Article 2 : Il est enjoint à la métropole de Lyon de proposer à M. un hébergement d’urgence dans un délai de 48 heures à compter de la notification de la présente ordonnance, dans l’attente de la décision du juge des enfants.
Article 3 : Sous réserve de l’admission définitive de M. à l’aide juridictionnelle et sous réserve que Me X renonce à percevoir la somme correspondant à la part contributive de l’Etat, la métropole de Lyon versera à Me X, avocate de M. une somme de 800 euros en application des dispositions du deuxième alinéa de l’article 37 de la loi du 10 juillet 1991. Dans le cas où l’aide juridictionnelle ne serait pas accordée à M. par le bureau d’aide juridictionnelle, la somme de 800 euros sera versée à M.
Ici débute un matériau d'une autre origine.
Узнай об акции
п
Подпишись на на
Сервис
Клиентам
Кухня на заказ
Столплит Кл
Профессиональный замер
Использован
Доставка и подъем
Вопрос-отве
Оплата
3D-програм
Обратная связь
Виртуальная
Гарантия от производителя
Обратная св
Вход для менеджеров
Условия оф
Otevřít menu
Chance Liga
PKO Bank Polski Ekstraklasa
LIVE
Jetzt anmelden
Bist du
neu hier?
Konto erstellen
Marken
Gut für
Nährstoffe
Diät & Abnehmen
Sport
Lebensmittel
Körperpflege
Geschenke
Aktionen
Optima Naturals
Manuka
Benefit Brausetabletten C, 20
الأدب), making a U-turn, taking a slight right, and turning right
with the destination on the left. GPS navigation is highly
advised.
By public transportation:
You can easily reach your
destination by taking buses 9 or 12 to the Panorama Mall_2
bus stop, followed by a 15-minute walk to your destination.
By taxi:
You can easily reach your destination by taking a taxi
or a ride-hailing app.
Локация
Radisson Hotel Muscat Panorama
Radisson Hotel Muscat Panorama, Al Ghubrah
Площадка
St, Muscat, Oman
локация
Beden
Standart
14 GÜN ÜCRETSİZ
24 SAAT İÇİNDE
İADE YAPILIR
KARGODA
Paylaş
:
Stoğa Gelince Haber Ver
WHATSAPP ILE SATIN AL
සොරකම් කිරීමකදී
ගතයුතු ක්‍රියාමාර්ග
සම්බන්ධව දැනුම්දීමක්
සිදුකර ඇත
Article 4 : La présente ordonnance sera notifiée à Me. X, à Me Prouvez et au préfet du Rhône.
Copies en seront adressées pour information à M. et à la métropole de Lyon.
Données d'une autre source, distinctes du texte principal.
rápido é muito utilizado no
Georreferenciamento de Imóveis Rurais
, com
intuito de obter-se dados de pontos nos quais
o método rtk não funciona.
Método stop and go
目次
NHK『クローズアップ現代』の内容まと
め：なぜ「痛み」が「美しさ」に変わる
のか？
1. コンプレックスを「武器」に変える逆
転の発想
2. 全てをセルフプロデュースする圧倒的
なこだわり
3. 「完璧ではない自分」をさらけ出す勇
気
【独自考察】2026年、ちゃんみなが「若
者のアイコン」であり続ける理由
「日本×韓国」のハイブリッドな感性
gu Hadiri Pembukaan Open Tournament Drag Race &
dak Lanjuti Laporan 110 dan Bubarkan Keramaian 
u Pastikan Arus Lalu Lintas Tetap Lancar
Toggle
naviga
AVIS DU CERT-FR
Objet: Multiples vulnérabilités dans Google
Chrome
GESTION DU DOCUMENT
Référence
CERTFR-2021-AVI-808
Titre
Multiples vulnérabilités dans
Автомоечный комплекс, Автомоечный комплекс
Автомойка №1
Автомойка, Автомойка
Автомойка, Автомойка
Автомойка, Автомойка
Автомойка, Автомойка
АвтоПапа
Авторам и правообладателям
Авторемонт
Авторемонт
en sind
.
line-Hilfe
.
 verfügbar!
Fait à Lyon le 17 avril 2020.
Le juge des référés
J.-P. Chenevey
La République mande et ordonne au ministre de l’intérieur et à la ministre des solidarités et de la santé, en ce qui les concerne, ou à tous huissiers de justice à ce requis, en ce qui concerne les voies de droit commun contre les parties privées, de pourvoir à l’exécution de la présente décision.